**Ваше задание**
Продолжите приведенный ниже путевой дневник о поездке в деревню, начиная сразу после его последнего предложения.

**Исследуемый текст**
______
В шесть часов по местному времени мы выехали на полуразрушенной пролетке. Дорога недурна. Она вымощена круглой галькой. Мосты, за исключением одного-двух, в удовлетворительном состоянии. По обеим сторонам тянутся обработанные поля, огороженные со стороны дороги живой изгородью. Проезжаем мимо деревень. Отдельные усадьбы отстоят далеко друг от друга и состоят большею частью из одной жилой деревянной постройки. Все они одного и того же типа: крыша четырехскатная, выступает далеко вперед, покрывает фасад дома широким козырьком, образуя с поддерживающими ее столбами подобие веранды. Обращает внимание отсутствие во дворах какого-нибудь сельскохозяйственного инвентаря. В деревнях, где развито гончарное дело, во дворах устроены круглые печи, возле них расставлены кувшины, часть из них правильной цилиндрической формы. Предназначены они для хранения вина.

По дороге навстречу тянутся арбы с впряженными буйволами. Встречаются всадники в бурках. Последние производят импонирующее впечатление.

На половине дороги пошел сильный дождь. Приехали мы в сумерки. Встретили нас студенты во дворе. Живут они дружно. Комнаты, постели держат в чистоте, особенно женщины, стены увешаны фотографиями, портретами. Среди последних я обратил внимание на портрет Герцена – только знают ли они что-либо о нем?

Вечер прошел в слушании отчета. Два раза ужинали. Второй ужин сопровождался вином. Я отхлебнул несколько глотков и отставил стакан: невкусно.

Улеглись спать в полночь. Я долго не мог уснуть: за стеной шумел ветер и ливень. Тело кусало, но думается, что от мнительности.

28 июня

На следующий день я посетил заседание у народного судьи, который судил в присутствии двух заседателей из среды крестьян. Дело, которое слушалось при мне, незначительно, но было интересно смотреть, с каким несомненным уважением относились истец, ответчик, присутствующие крестьяне к суду, несмотря на то, что он лишен какой бы то ни было внешней чинности; наблюдать простоту судебного ритуала и его соответствие всему в высшей степени элементарному укладу деревни; видеть осанку героев “процесса”, из которых один, впрочем, был мелкий дворянин. Судопроизводство (протоколы суда, допроса и т.д.) ведется на русском языке, судоговорение – на мингрельском (в абхазской деревне – на абхазском языке). В судоговорении приняли участие все присутствующие, но когда мимо прогарцевали всадники в бурках, все бросились на улицу во главе с судьей.
______
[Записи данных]
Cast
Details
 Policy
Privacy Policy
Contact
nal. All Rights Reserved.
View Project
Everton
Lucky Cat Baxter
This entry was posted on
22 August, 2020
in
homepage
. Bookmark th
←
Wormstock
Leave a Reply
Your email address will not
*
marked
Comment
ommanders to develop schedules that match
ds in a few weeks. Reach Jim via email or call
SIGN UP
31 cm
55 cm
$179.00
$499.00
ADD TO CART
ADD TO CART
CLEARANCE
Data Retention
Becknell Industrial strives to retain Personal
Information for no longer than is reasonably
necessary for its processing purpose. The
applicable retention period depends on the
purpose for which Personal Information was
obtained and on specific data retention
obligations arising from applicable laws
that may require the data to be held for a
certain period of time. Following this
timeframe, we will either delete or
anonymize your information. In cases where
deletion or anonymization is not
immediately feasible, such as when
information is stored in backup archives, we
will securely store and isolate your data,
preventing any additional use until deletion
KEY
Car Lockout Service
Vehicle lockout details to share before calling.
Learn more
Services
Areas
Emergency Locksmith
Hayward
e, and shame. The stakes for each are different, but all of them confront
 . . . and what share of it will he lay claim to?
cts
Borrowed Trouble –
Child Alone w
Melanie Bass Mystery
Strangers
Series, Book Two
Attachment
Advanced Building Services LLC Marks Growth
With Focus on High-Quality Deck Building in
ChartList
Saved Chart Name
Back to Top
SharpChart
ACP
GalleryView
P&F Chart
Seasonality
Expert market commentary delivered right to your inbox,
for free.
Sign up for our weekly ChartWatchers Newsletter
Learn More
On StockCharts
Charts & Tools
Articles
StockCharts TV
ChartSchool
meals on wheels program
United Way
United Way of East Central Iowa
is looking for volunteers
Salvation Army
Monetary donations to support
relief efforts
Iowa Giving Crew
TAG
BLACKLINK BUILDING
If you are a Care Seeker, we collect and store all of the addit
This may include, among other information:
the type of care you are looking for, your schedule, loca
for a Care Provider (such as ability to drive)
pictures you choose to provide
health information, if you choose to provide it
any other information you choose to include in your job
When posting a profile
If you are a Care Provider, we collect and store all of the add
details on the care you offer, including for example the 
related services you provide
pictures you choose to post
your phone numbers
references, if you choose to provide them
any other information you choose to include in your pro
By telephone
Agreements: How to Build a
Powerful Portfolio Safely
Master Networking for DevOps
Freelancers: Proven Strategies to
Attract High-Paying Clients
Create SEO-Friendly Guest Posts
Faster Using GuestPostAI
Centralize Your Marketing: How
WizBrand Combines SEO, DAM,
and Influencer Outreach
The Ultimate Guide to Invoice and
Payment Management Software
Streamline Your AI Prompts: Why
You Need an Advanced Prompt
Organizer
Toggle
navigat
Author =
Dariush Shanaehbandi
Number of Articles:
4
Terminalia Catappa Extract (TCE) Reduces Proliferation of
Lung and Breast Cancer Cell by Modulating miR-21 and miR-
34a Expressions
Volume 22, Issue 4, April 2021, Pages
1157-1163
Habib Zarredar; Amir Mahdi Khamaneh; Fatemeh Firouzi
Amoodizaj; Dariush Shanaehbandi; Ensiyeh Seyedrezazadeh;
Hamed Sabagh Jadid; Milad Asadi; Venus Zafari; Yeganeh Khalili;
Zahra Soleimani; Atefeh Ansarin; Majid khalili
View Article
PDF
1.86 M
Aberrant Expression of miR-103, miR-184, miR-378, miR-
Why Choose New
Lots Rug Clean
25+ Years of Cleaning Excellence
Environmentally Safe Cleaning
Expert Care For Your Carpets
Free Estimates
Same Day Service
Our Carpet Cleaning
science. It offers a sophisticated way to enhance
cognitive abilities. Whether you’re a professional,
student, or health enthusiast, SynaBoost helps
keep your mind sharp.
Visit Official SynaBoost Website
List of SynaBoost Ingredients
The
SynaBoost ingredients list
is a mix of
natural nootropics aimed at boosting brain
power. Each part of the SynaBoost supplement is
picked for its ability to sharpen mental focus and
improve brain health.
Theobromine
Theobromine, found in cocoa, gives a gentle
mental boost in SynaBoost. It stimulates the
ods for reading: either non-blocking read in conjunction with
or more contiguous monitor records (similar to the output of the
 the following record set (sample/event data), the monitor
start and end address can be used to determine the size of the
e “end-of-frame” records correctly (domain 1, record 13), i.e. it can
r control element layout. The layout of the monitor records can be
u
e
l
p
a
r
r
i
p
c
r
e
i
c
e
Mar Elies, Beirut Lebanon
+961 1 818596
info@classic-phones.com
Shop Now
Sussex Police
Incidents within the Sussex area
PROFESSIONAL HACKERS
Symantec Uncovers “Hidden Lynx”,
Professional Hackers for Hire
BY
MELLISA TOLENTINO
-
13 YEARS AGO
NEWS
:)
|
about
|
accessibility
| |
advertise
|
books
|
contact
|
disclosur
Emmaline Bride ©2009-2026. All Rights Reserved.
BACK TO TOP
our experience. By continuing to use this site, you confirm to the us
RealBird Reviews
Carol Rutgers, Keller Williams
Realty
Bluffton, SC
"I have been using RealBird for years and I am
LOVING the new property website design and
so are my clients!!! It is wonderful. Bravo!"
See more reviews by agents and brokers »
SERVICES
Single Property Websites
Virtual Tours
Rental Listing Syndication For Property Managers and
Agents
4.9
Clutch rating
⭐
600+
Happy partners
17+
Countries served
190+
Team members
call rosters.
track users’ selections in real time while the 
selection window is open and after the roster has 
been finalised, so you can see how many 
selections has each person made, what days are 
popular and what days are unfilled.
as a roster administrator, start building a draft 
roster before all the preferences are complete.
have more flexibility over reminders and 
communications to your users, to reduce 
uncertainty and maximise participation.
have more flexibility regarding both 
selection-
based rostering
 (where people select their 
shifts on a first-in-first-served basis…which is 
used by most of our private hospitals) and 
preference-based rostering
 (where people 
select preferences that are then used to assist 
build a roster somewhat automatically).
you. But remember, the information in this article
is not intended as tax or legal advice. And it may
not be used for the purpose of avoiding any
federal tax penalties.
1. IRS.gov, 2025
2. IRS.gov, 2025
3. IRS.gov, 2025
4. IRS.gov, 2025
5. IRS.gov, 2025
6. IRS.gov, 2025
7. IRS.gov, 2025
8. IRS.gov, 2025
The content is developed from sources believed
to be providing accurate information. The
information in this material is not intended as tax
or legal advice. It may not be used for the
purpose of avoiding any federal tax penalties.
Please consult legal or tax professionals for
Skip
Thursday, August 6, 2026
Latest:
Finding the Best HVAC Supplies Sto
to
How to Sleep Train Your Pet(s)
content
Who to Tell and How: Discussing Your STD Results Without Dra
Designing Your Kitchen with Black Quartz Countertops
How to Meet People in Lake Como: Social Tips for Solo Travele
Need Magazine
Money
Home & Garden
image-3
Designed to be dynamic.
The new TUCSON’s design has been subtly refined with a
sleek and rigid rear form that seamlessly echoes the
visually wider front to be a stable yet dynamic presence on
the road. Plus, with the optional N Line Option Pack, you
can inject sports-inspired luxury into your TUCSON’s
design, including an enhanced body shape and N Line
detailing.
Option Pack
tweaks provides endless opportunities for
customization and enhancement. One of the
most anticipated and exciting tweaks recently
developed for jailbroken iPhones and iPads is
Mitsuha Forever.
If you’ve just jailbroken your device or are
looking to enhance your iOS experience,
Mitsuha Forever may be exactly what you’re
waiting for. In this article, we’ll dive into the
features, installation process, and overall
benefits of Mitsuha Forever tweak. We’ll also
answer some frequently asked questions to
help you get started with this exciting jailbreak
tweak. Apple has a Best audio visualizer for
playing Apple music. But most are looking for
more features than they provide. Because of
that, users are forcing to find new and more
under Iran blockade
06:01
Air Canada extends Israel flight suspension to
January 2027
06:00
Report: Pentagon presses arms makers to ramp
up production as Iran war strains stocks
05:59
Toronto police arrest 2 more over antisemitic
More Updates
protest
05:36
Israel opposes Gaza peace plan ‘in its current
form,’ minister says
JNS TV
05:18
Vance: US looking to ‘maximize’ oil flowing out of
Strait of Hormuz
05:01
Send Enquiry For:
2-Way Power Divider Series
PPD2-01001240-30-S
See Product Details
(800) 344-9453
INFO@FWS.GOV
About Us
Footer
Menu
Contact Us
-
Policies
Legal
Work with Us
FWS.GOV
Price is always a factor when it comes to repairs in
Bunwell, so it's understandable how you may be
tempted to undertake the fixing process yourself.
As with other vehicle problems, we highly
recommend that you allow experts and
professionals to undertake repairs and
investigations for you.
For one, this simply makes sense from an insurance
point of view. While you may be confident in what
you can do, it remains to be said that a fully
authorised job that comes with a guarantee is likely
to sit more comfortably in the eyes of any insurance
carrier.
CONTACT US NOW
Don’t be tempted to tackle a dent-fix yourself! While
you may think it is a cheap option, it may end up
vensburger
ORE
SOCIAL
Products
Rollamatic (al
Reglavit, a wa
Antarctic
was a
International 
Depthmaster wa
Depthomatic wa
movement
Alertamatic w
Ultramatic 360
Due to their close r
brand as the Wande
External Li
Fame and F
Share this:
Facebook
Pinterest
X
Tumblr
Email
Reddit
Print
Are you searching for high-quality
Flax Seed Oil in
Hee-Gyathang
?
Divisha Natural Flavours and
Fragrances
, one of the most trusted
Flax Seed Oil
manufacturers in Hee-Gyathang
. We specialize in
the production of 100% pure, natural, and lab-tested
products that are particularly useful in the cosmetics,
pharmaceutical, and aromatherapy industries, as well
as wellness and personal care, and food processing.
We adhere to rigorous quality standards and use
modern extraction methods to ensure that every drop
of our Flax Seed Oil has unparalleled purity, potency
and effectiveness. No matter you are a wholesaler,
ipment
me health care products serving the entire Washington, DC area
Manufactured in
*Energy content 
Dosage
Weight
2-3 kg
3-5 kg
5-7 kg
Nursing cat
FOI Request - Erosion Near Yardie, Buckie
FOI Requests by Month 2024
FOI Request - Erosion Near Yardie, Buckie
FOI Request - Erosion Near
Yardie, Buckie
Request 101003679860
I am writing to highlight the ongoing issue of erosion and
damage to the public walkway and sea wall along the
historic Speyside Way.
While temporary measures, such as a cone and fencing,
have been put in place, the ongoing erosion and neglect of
______
**Место для ответа**
Чувствуется, что в сфере обеспечения порядка, жизни и достояния людей в крае сделано очень многое. Об этом свидетельствуют многие факты, и это же утверждает местное население. Надо принять во внимание, что речь идет о крае, где каждый вооружен до зубов и где еще недавно (при меньшевистском правительстве) нельзя было безопасно проехать из деревни в деревню.

В тот же день наши ребята за обедом в местном духане инсценировали застольные обычаи мингрельского населения. Я не буду их описывать, но суть их сводится к тому, что каждому приходится выпить уйму вина, и это доставляет много удовольствия духанщику, который стоит тут же, подзадоривая своих посетителей.

К вечеру мы вернулись в Очемчиры.

29 июня

На следующий день, сидя на балконе, я увидел группу женщин, одетых во все черное, завернувших в переулок возле нашего дома. Спустя минут пять я услышал пронзительные крики, громкие причитания и плач. Мне объяснили, что в доме, куда направились женщины, находится покойница и что в продолжение нескольких дней она оплакивается всеми родственниками и знакомыми. Пронзительными криками все женщины городка созываются к покойнику. В течение всего дня из переулка доносились рыдания и причитания нескольких десятков женщин, которые то стихали, то усиливались. Вся эта церемония производит на свежего человека гнетущее впечатление.

Хозяйка того дома, в котором я живу, потеряла несколько месяцев назад своего мужа, который был убит у порога своего дома двоюродным братом. В смежной комнате на постели покойного лежит его платье, обувь, а над постелью висит его фотографическая карточка. Стоит только собраться нескольким женщинам, как тотчас же из соседней комнаты раздаются рыдания вдовы под аккомпанемент мастерицы-плакальщицы и при поддержке гостей. Этот “концерт” будет продолжаться целый год.

По окончании траура, по обычаю, следует устроить поминки, во время которых собираются все, кому не лень, а родственники умершего обязаны их кормить и поить. Мне рассказывали, что этот обычай очень часто дотла разорял крестьян. Советская власть выступила на борьбу с ним. Заручившись согласием крестьянских обществ, местный исполком решительно запрещает устройство поминок.

Когда видишь этих согнутых, одетых в траурные платья женщин, похожих в них на черных птиц, с их жалкой жизнью, и сравниваешь с ними наших девушек-студенток, вышедших из той же крестьянской и мещанской среды, тогда только замечаешь, какие изменения внесла жизнь этих последних лет в этот по виду устойчивый, но внутри прогнивший быт.

А ведь на подмогу комсомольскому поколению растет новое поколение – пионеров. Звуки пионерского барабана, которые я сегодня слышал, звучат как-то по-особенному, как глухие раскаты приближающейся бури на улицах этого забытого богом городка.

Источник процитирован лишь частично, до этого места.